- What to do -
Using the records below, find every line that includes "Please" and copy it.

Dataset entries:
**********

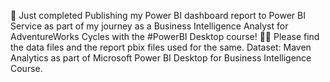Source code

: 🎉 Just completed Publishing my Power BI dashboard report to Power BI Service as part of my journey as a Business Intelligence Analyst for AdventureWorks Cycles with the #PowerBI Desktop course! 🚀💼
Please find the data files and the report pbix files used for the same.
Dataset: Maven Analytics as part of Microsoft Power BI Desktop for Business Intelligence Course.
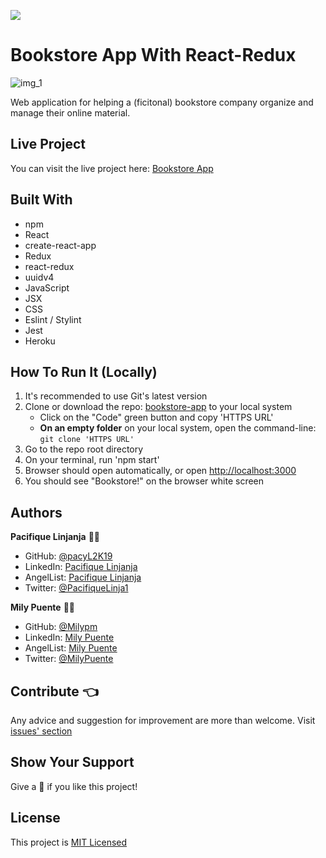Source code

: ![](https://img.shields.io/badge/Microverse-blueviolet)
# Bookstore App With React-Redux

![img_1](https://user-images.githubusercontent.com/54684961/127576541-177c6e55-7f14-4371-a984-e8d39aa7f88e.png)

Web application for helping a (ficitonal) bookstore company organize and manage their online material.

## Live Project
You can visit the live project here: [Bookstore App](https://magic-bookstore-app.herokuapp.com/)

## Built With
- npm
- React
- create-react-app
- Redux
- react-redux
- uuidv4
- JavaScript
- JSX
- CSS
- Eslint / Stylint
- Jest
- Heroku

## How To Run It (Locally)
1. It's recommended to use Git's latest version
2. Clone or download the repo: [bookstore-app](https://github.com/Milypm/Bookstore-app) to your local system
    - Click on the "Code" green button and copy 'HTTPS URL'
    - **On an empty folder** on your local system, open the command-line: `git clone 'HTTPS URL'`
3. Go to the repo root directory
4. On your terminal, run 'npm start'
5. Browser should open automatically, or open [http://localhost:3000](http://localhost:3000)
6. You should see "Bookstore!" on the browser white screen

## Authors
**Pacifique Linjanja** :man_technologist:
- GitHub: [@pacyL2K19](https://github.com/pacyL2K19)
- LinkedIn: [Pacifique Linjanja](https://www.linkedin.com/in/pacifique-linjanja/)
- AngelList: [Pacifique Linjanja](https://angel.co/u/pacifique-linjanja)
- Twitter: [@PacifiqueLinja1](https://twitter.com/PacifiqueLinja1)

**Mily Puente** :woman_technologist:
- GitHub: [@Milypm](https://github.com/Milypm)
- LinkedIn: [Mily Puente](https://www.linkedin.com/in/milypuentem/)
- AngelList: [Mily Puente](https://angel.co/u/mily-puente)
- Twitter: [@MilyPuente](https://twitter.com/MilyPuente)
 
## Contribute :point_left:
Any advice and suggestion for improvement are more than welcome.
Visit [issues' section](https://github.com/Milypm/Bookstore-app/issues)

## Show Your Support
Give a :star2: if you like this project!

## License
This project is [MIT Licensed](https://github.com/Milypm/Bookstore-app/blob/feature/setup/LICENSE)
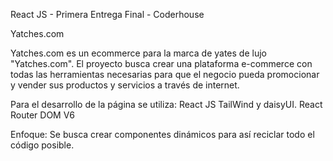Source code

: React JS - Primera Entrega Final - Coderhouse 

Yatches.com

Yatches.com es un ecommerce para la marca de yates de lujo "Yatches.com". El proyecto busca crear una plataforma e-commerce con todas las herramientas necesarias para que el negocio pueda promocionar y vender sus productos y servicios a través de internet.

Para el desarrollo de la página se utiliza: 
    React JS
    TailWind y daisyUI.
    React Router DOM V6

Enfoque:
    Se busca crear componentes dinámicos para así reciclar todo el código posible.
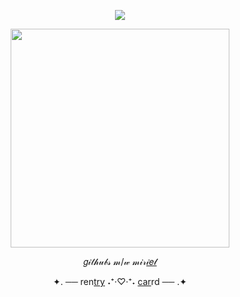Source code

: <div id="header" align="center">
  
![](https://komarev.com/ghpvc/?username=EVILRUSSIAN&label=^__^&color=blueviolet&style=plastic&base=100)

<p align="center">


<p align="center">

<img src="https://files.catbox.moe/mtkix3.PNG" width="350">

</p>

𝑔𝒾𝓉𝒽𝓊𝒷𝓈 𝓂/𝓌 𝓂𝒾𝓇[𝒾𝑒𝓁](https://github.com/YURiOMEGAVERSE)

✦. ── ren[try](https://rentry.co/evilrussian) ˖⁺‧♡‧⁺˖ [car](https://lifendeathcompanions.carrd.co)rd ── .✦

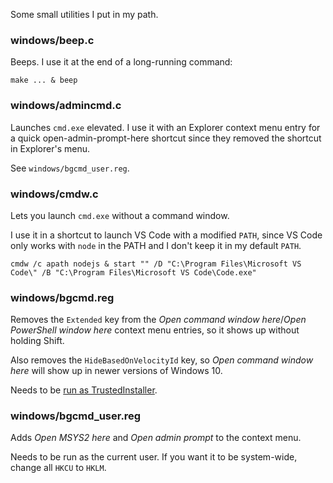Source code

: Some small utilities I put in my path.

### windows/beep.c

Beeps. I use it at the end of a long-running command:

`make ... & beep`

### windows/admincmd.c

Launches `cmd.exe` elevated. I use it with an Explorer context menu entry for a quick open-admin-prompt-here shortcut since they removed the shortcut in Explorer's menu.

See `windows/bgcmd_user.reg`.

### windows/cmdw.c

Lets you launch `cmd.exe` without a command window.

I use it in a shortcut to launch VS Code with a modified `PATH`, since VS Code only works with `node` in the PATH and I don't keep it in my default `PATH`.

`cmdw /c apath nodejs & start "" /D "C:\Program Files\Microsoft VS Code\" /B "C:\Program Files\Microsoft VS Code\Code.exe"`

### windows/bgcmd.reg

Removes the `Extended` key from the _Open command window here_/_Open PowerShell window here_ context menu entries, so it shows up without holding Shift.

Also removes the `HideBasedOnVelocityId` key, so _Open command window here_ will show up in newer versions of Windows 10.

Needs to be [run as TrustedInstaller](https://wj32.org/processhacker/forums/viewtopic.php?f=18&t=2407).

### windows/bgcmd_user.reg

Adds _Open MSYS2 here_ and _Open admin prompt_ to the context menu.

Needs to be run as the current user. If you want it to be system-wide, change all `HKCU` to `HKLM`.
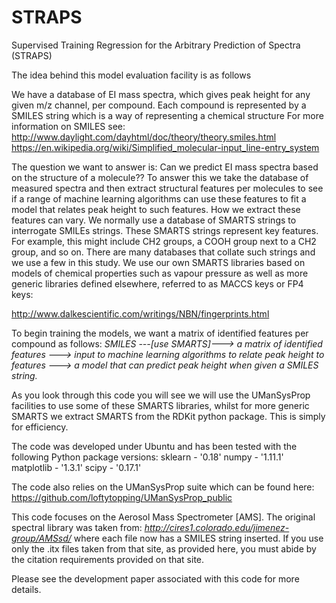 # STRAPS
Supervised Training Regression for the Arbitrary Prediction of Spectra (STRAPS)  

The idea behind this model evaluation facility is as follows

We have a database of EI mass spectra, which gives peak height for any given m/z channel, per compound. Each compound is represented by a SMILES string which is a way of representing a chemical structure For more information on SMILES see:
http://www.daylight.com/dayhtml/doc/theory/theory.smiles.html
https://en.wikipedia.org/wiki/Simplified_molecular-input_line-entry_system

The question we want to answer is: Can we predict EI mass spectra based on the structure of a molecule?? To answer this we take the database of measured spectra and then extract structural features per molecules to see if a range of machine learning algorithms can use these features to fit a model that relates peak height to such features. How we extract these features can vary. We normally use a database of SMARTS strings to interrogate SMILEs strings. These SMARTS strings represent key features. For example, this might include CH2 groups, a COOH group next to a CH2 group, and so on. There are many databases that collate such strings and we use a few in this study. We use our own SMARTS libraries based on models of chemical properties such as vapour pressure as well as more generic libraries defined elsewhere, referred to as MACCS keys or FP4 keys:

http://www.dalkescientific.com/writings/NBN/fingerprints.html

To begin training the models, we want a matrix of identified features per compound as follows:
*SMILES ---[use SMARTS]---> a matrix of identified features ---> input to machine learning algorithms to relate peak height to features ---> a model that can predict peak height when given a SMILES string.*

As you look through this code you will see we will use the UManSysProp facilities to use some of these SMARTS libraries, whilst for more generic SMARTS we extract SMARTS from the RDKit python package. This is simply for efficiency.

The code was developed under Ubuntu and has been tested with the following Python package versions:
sklearn - '0.18'
numpy - '1.11.1'
matplotlib - '1.3.1'
scipy - '0.17.1'

The code also relies on the UManSysProp suite which can be found here: https://github.com/loftytopping/UManSysProp_public

This code focuses on the Aerosol Mass Spectrometer [AMS]. The original spectral library was taken from:
*http://cires1.colorado.edu/jimenez-group/AMSsd/*
where each file now has a SMILES string inserted. If you use only the .itx files taken from that site, as provided here, you must abide by the citation requirements provided on that site.

Please see the development paper associated with this code for more details.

**********

- Task output -
Please find the data files and the report pbix files used for the same.
Please see the development paper associated with this code for more details.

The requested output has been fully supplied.